Hyperparameters have no effect


As part of my MSc research project I’m using DL4J in conjunction with wekaDeepLearning4J (version 1.7.2) to perform a land classification project. I’m using the Dl4jMlpClassifier amd Dl4jResNet50 model.

I’m trying to “tune” the various hyperparameters such as those pertaining to early stopping, dropout, optimisation algorithm, etc. The issue I have is that none of them have any effect on the results. The only one that does is the mini-batch parameter set on the ImageInstanceIterator, which has pretty dramatic effects even with small changes.

Looking at the D4LJ code I came across this comment in org.deeplearning4j.ui.module.train.TrainModule class

//TODO: Maybe L1/L2, dropout, updater-specific values etc

Does the library support these hyperparameters, and if so why might my model seem to ignore them?

Thanks in advance!

@Chondron yes we do have L1/L2. Do you have some code I can look at? I"m not familiar with all the aspects of the wekadl4j project but I’m happy to take a look.

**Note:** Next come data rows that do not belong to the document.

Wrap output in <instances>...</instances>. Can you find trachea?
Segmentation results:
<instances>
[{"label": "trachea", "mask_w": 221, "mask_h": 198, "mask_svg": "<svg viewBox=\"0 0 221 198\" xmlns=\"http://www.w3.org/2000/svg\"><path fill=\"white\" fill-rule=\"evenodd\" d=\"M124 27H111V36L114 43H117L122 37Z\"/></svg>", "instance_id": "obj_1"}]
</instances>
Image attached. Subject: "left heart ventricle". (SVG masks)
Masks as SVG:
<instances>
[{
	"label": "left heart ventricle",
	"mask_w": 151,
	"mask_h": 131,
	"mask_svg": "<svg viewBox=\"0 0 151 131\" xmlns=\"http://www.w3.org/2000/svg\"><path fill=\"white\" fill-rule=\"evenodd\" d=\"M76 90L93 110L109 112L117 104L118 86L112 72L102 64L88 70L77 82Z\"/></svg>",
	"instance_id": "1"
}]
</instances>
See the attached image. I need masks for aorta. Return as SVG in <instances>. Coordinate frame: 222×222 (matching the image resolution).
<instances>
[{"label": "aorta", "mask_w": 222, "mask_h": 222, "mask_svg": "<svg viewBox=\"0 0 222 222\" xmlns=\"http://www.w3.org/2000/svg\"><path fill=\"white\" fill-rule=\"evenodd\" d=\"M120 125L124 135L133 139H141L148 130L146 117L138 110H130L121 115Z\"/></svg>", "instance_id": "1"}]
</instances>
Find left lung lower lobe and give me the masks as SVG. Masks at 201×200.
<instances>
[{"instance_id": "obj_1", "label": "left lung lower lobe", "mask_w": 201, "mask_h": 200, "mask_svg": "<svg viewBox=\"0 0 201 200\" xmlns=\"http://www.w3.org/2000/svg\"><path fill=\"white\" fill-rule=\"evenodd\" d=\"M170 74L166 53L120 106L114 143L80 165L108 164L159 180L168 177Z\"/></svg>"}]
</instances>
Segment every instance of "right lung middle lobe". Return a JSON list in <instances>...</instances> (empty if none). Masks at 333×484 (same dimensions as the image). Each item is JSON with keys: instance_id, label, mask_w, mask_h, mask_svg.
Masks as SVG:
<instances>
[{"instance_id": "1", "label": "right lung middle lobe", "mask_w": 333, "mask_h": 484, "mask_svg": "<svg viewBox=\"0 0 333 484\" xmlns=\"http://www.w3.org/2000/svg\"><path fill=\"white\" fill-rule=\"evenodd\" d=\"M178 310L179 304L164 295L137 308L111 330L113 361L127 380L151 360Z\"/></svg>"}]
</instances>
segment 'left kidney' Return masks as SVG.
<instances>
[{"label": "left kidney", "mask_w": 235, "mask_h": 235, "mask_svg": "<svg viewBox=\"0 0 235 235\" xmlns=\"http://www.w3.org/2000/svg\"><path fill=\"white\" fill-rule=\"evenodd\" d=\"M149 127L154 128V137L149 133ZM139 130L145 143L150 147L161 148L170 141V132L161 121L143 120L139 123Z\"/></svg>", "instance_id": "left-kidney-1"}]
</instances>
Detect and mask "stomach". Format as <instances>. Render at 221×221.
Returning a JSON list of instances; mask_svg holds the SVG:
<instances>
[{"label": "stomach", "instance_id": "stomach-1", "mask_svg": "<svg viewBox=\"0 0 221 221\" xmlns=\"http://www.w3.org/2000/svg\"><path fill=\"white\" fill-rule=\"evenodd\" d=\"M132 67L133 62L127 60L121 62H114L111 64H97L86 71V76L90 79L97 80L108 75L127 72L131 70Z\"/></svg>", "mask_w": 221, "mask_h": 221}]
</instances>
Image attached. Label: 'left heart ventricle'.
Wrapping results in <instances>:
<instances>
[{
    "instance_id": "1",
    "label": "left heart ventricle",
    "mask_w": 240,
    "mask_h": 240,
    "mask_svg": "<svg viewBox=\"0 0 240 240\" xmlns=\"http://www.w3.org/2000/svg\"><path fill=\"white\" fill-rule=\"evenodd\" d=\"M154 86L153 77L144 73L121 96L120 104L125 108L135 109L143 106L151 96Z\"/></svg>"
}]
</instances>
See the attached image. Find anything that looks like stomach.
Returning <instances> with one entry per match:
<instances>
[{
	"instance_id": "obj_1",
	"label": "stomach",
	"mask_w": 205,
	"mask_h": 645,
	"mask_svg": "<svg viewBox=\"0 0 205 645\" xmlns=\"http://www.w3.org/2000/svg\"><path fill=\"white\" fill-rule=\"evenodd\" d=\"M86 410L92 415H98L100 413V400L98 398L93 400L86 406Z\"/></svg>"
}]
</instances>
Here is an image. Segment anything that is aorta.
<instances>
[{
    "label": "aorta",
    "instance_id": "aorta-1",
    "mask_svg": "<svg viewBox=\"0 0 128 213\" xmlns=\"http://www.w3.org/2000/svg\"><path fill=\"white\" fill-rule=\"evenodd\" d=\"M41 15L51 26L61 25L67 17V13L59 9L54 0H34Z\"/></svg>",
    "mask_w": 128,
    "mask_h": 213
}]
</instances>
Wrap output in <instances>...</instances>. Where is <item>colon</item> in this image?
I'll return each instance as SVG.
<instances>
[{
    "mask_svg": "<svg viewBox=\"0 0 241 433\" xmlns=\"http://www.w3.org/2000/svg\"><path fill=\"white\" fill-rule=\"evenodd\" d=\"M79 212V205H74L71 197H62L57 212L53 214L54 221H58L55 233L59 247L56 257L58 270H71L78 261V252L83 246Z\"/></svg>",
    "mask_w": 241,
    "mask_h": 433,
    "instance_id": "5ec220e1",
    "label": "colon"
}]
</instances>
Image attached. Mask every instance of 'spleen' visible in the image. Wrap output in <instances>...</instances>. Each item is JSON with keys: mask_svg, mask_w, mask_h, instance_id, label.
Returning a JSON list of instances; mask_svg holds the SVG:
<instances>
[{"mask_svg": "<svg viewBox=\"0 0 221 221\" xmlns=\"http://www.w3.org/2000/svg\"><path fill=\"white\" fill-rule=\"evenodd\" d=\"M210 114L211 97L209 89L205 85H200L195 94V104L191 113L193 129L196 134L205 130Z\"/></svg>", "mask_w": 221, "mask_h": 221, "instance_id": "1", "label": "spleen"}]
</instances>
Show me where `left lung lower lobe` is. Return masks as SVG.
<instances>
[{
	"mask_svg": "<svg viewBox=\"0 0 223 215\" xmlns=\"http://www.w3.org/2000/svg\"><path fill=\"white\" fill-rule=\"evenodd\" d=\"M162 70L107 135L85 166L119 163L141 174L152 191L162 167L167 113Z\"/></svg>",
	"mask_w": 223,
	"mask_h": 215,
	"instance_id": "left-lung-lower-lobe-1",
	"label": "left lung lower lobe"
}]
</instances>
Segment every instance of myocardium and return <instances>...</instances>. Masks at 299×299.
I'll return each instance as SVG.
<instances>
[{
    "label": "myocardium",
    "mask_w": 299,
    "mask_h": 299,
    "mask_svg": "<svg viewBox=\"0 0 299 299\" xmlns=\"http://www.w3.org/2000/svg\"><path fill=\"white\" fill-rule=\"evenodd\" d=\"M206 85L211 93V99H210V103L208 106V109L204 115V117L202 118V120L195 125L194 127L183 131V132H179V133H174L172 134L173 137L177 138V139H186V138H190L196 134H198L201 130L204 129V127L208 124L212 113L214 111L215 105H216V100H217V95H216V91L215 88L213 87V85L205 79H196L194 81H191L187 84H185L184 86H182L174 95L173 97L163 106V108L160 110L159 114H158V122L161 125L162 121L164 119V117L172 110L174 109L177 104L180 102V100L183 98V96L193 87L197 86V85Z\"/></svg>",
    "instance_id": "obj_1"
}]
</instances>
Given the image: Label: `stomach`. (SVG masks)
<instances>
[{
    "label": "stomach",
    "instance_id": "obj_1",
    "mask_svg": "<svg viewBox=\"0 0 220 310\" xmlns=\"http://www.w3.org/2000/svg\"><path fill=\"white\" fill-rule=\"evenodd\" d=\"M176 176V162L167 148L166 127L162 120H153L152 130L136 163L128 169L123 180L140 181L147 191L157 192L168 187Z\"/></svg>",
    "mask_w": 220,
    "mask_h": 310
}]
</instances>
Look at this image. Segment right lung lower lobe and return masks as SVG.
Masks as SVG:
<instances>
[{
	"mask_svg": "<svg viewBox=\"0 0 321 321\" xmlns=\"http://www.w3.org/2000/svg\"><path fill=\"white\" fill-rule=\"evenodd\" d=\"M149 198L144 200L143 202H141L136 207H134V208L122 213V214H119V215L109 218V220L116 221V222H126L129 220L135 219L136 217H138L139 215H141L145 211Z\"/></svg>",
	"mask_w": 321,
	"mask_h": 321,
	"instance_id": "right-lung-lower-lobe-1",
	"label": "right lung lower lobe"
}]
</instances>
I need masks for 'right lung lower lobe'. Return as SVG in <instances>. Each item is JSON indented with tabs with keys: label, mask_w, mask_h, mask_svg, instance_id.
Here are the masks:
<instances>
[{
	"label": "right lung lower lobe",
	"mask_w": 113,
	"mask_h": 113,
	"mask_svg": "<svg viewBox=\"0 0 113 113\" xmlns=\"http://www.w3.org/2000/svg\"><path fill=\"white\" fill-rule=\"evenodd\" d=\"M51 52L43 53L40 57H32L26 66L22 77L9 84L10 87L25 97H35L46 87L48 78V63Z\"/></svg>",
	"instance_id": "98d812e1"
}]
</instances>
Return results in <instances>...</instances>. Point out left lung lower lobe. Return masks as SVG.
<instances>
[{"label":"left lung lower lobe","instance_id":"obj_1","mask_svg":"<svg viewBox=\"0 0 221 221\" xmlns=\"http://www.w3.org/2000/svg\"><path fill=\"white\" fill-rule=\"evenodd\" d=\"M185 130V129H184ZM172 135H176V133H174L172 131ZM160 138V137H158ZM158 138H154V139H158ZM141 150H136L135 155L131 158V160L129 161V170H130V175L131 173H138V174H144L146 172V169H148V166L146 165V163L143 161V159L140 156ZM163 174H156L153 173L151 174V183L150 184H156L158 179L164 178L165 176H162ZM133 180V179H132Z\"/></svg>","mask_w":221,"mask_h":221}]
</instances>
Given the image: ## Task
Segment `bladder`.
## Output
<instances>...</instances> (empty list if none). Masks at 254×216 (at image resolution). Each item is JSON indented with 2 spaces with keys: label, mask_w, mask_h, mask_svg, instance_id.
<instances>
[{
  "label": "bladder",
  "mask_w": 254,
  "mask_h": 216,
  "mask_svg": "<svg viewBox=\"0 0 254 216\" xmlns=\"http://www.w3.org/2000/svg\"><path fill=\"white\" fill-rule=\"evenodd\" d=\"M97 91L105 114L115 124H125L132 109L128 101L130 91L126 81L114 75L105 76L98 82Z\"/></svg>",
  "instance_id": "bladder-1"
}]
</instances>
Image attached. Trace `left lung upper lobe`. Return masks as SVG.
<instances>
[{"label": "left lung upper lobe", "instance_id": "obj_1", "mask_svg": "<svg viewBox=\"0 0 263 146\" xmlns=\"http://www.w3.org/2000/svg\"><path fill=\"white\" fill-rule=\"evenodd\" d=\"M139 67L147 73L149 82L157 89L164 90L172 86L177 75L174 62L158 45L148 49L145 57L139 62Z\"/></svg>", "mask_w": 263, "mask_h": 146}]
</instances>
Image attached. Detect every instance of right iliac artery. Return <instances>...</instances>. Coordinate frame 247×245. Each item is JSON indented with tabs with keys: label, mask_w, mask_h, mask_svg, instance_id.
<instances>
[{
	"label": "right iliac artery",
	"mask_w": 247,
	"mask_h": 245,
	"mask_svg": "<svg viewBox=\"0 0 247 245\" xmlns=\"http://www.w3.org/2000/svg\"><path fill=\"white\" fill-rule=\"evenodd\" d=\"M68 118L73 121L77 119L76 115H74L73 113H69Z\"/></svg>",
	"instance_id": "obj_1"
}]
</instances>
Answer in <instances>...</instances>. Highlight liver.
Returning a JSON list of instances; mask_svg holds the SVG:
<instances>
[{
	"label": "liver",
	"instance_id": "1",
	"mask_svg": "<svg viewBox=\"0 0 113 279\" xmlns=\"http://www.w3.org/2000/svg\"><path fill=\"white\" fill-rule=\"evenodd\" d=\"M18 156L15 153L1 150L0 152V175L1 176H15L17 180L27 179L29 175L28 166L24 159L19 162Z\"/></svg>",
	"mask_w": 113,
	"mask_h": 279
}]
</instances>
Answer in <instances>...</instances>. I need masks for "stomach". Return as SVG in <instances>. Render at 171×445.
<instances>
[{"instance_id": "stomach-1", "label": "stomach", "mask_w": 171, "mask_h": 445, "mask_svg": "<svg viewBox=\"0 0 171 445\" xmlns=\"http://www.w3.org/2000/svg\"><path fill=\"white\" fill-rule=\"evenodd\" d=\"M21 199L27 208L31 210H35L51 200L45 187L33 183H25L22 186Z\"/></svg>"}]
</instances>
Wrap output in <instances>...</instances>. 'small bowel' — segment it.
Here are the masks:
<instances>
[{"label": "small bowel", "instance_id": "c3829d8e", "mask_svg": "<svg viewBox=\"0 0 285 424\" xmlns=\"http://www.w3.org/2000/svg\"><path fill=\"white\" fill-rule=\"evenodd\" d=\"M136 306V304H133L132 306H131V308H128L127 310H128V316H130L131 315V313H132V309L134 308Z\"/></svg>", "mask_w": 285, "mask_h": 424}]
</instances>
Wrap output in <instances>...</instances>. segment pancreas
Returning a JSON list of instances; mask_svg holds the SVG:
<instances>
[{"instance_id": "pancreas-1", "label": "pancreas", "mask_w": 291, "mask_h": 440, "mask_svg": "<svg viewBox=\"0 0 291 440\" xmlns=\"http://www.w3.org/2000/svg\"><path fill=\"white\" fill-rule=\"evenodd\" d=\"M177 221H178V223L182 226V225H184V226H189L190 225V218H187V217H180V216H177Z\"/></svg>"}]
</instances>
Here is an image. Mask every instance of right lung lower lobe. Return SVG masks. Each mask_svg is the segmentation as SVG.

Hello. Thanks for replying so promptly. I’m not doing it in code - this was the next step if I couldn’t find a solution (which I’d rather avoid really). I’m setting up/calling the model via the command line/class. See below. I have around 1200 images and the L1 setting of 0.001 (in this instance) doesn’t change the output. Must admit, I’m more interesting in changing the optimization algorithm from SGD to LBFGS and the selecting Gaussian dropout so much as the L1/L2 regularisation factors. Are you suggesting these aren’t implemented as yet?

Thanks again.

weka.classifiers.functions.Dl4jMlpClassifier -S 1 -cache-mode MEMORY -early-stopping “weka.dl4j.earlystopping.EarlyStopping -maxEpochsNoImprovement 0 -valPercentage 0.0” -normalization “Standardize training data” -iterator “weka.dl4j.iterators.instance.ImageInstanceIterator -channelsLast false -height 224 -imagesLocation /home/adventure/MSc/_AAA_Research/data/test_dataset/all -numChannels 3 -width 224 -bs 8” -iteration-listener “weka.dl4j.listener.EpochListener -eval true -n 5” -layer “weka.dl4j.layers.OutputLayer -lossFn "weka.dl4j.lossfunctions.LossMCXENT " -nOut 2 -activation "weka.dl4j.activations.ActivationSoftmax " -name "Output layer"” -logConfig “weka.core.LogConfiguration -append true -dl4jLogLevel WARN -logFile /home/adventure/wekafiles/wekaDeeplearning4j.log -nd4jLogLevel INFO -wekaDl4jLogLevel INFO” -config “weka.dl4j.NeuralNetConfiguration -biasInit 0.0 -biasUpdater "weka.dl4j.updater.Sgd -lr 0.001 -lrSchedule \"weka.dl4j.schedules.ConstantSchedule -scheduleType EPOCH\"" -dist "weka.dl4j.distribution.Disabled " -dropout "weka.dl4j.dropout.Disabled " -gradientNormalization None -gradNormThreshold 1.0 -l1 0.001 -l2 NaN -minimize -algorithm STOCHASTIC_GRADIENT_DESCENT -updater "weka.dl4j.updater.Adam -beta1MeanDecay 0.9 -beta2VarDecay 0.999 -epsilon 1.0E-8 -lr 0.001 -lrSchedule \"weka.dl4j.schedules.ConstantSchedule -scheduleType EPOCH\"" -weightInit XAVIER -weightNoise "weka.dl4j.weightnoise.Disabled "” -numEpochs 10 -numGPUs 1 -averagingFrequency 10 -prefetchSize 24 -queueSize 0 -zooModel "weka.dl4j.zoo.Dl4jResNet50 -channelsLast false -pretrained IMAGENET"F

@Chondron apologies I don’t know either way. Could you tell me what weka version you’re using? I can try checking the source code to see what will/won’t work. Thanks!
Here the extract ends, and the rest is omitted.